Like his alter ego, John Gillis has another obsession, one closely related to their shared passion for the truth. A hankering for a musical purity, a sonic fidelity with the ’truth’ of the music as was played. Asked about the proliferation of unusual instruments like the marimba on Get Behind Me Satan, he’s quick to point out that it doesn’t contradict the Stripes’ ongoing spartan aesthetic, “As we can only be playing two instruments between us at any one time.” And talking about modern music, his lip turns up in disgust, discussing lazy modern production methods, the reliance on cheap effects, the way clumsy application of something like artificial reverb can ruin his enjoyment of a whole song.
“If I can not even pay attention to such things, if I can listen to the song and not even think how it was done, then I love it a lot more,” he decides. “It becomes more beautiful at that point.

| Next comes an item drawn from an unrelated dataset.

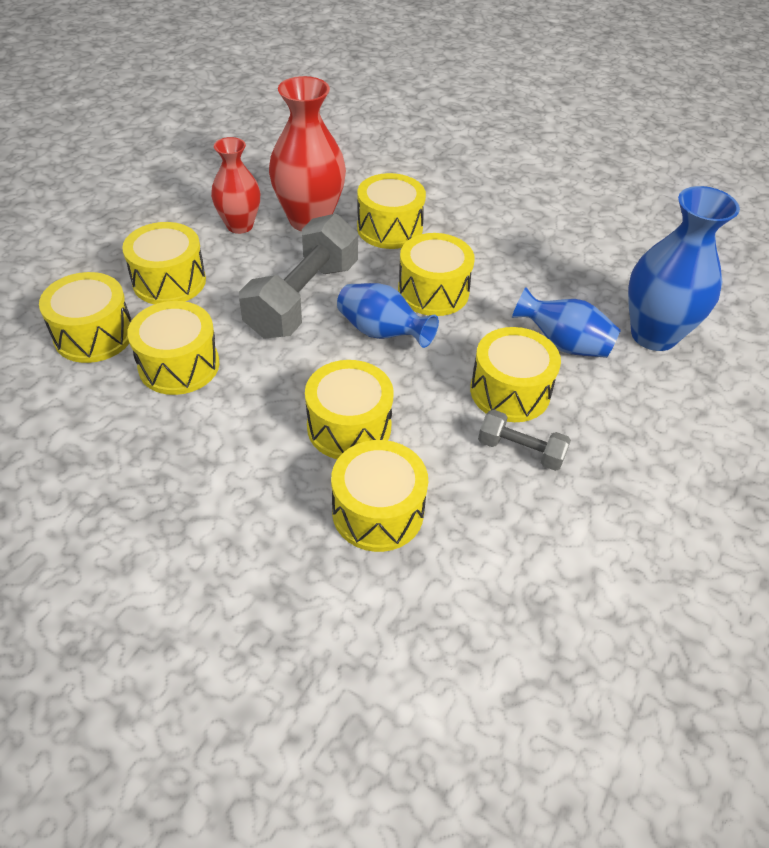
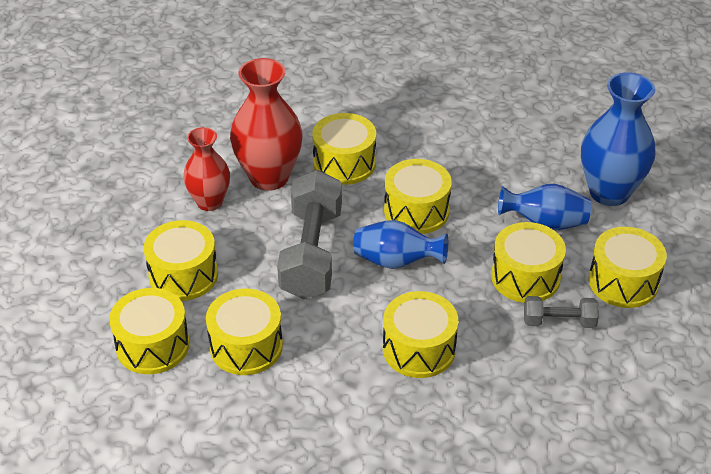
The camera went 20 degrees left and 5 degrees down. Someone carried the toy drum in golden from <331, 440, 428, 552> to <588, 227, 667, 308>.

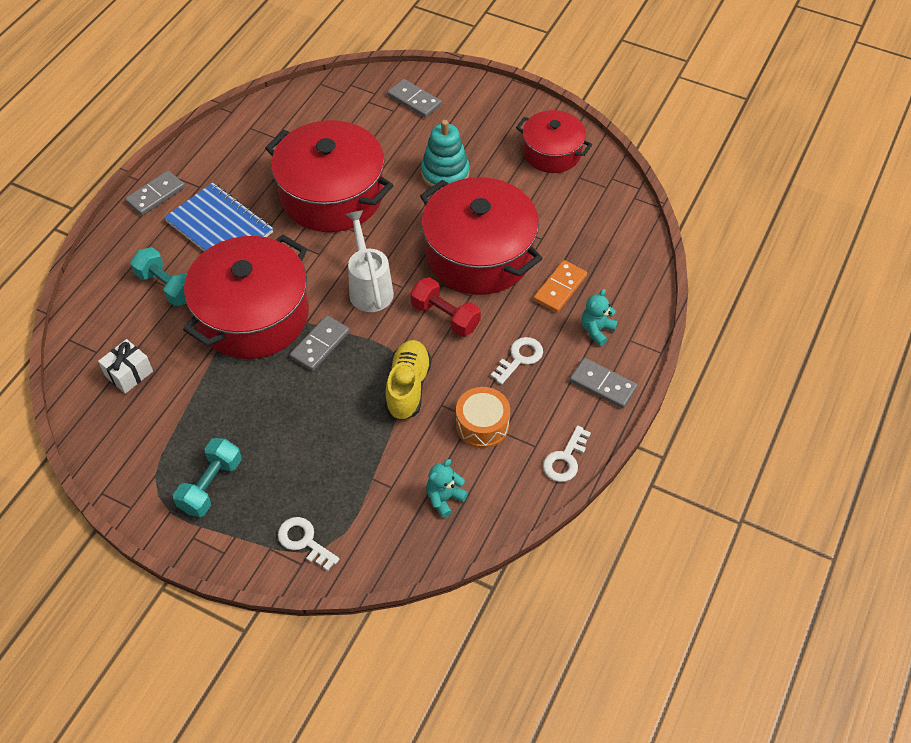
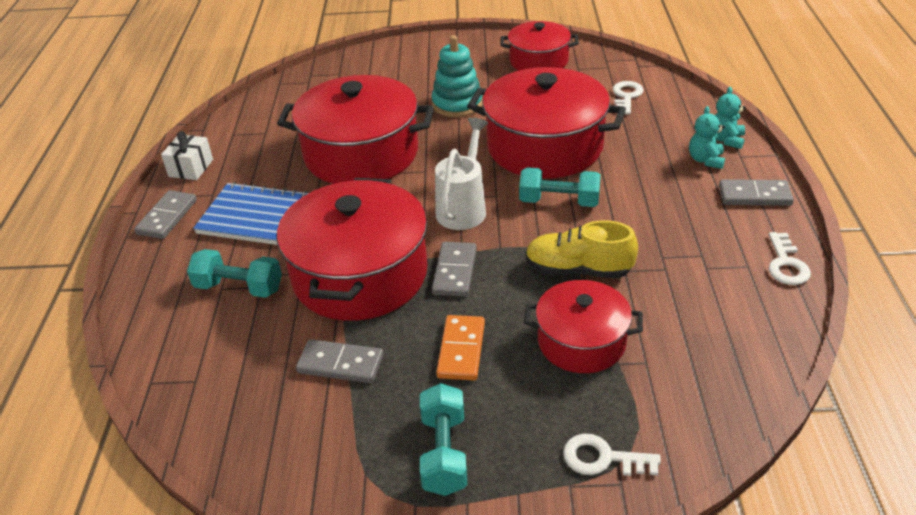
The camera went 25 degrees left and 15 degrees down. Someone carried the domino piece in grey from <387, 79, 442, 118> to <296, 339, 384, 383>. Someone rotated the watering pot in white at <346, 210, 394, 312> by 60 degrees clockwise. Someone carried the domino piece in bright orange from <533, 260, 587, 313> to <436, 315, 485, 380>. Someone repainted the dumbbell in crimson at <410, 277, 481, 337>, which became the dumbbell in aqua at <519, 167, 601, 207>. Someone carried the key in white from <491, 337, 543, 385> to <613, 81, 644, 115>. Someone carried the gift in white from <98, 339, 153, 394> to <161, 131, 213, 180>. Someone rotated the lace-up shoe in golden at <385, 340, 432, 420> by 60 degrees counterclockwise. Someone took away the toy drum in bright orange at <456, 387, 510, 448>. Someone carried the teddy in aqua from <426, 459, 468, 518> to <715, 87, 746, 149>. Someone put down the stockpot in crimson at <524, 280, 643, 373>.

Like any illusion, once you know how the magician does it…
“…Then it’s ruined, yes,” he nods. “That’s exactly true.”
Jack White and John Gillis were both born in a poor, mainly-black area of Detroit. ‘Rock’n’roll’ meant nothing there, the kids were only into hip-hop, and sub-cultures like ‘punk’ or ‘goth’ only existed in the suburbs. Spending his spare hours obsessing over the Who, picking apart all their myths and trying to make sense of grand opuses like Tommy or Quadrophenia, he was entirely alone.
“It was the best feeling in the world,” he says, brightly, “To feel like you ‘owned’ a band. I guess, in America now, it’s not the ‘coolest’ thing in the world, to be a teenager who’s into The White Stripes. Most kids are probably into 50 Cent or Green Day.”
Perhaps, to those kids, the White Stripes mean as much as The Who meant to you, as a teenager.
“That would be amazing,” he stammers, again lost for words. “I wouldn’t be able to believe it… Women are always telling me, ‘My son loves your band, you’re his favourites’, and I usually think, that means he’s got a record of ours, maybe he likes us. I can’t imagine their son could love our band as much as I loved the Flat Duo Jets as a kid.”
But that’s exactly what’s happening, on a small but profound scale. Their record sales might not match the column inches they enjoy in the rock press, and the band’s red’n’white’n’black aesthetic might struggle against the Green Day tees and 50 Cent merchandise as the couture of choice among most American teenagers. But The White Stripes are a burgeoning cult in mainstream America, certainly in a commercially and culturally stronger position than contemporaries The Strokes. And like Jack with his Who obsession, those kids who manage to find the White Stripes, to make that connection, will have a much deeper connection with their music. Minority passions are like that and, besides, a group as rich with myth and innuendo are always going to win a more rabid fandom than anything the mainstream could easily clasp to its chest. You reckon that Jack White, the man who doesn’t like to play venues where he can’t feel the audience’s energy coming back to him, likes it that way. The White Stripes, thriving far outside their ‘little room’, but never losing touch with what fired their ambitions in the first place.
“It was just too big of a deal,” he reflects, on the media frenzy that greeted The White Stripes’ arrival in the UK as feted unknowns, only four years ago. “Our way to ‘handle’ it all was to dig deep, and push real hard against all the bullshit. We knew, once we broke through that barrier, we could always get back to where we used to be. And look where we are now, right back where we used to be. We were playing Panama the other day, to people who’d never heard of us, and we were playing music and winning people over.”
He smiles, newly married to one of the most beautiful women in the world, a man who has rediscovered his creative spark, who feels, in his own words, “reborn”. “You can’t beat that, that felt good to us - that’s a better success than selling millions, than getting the platinum records.”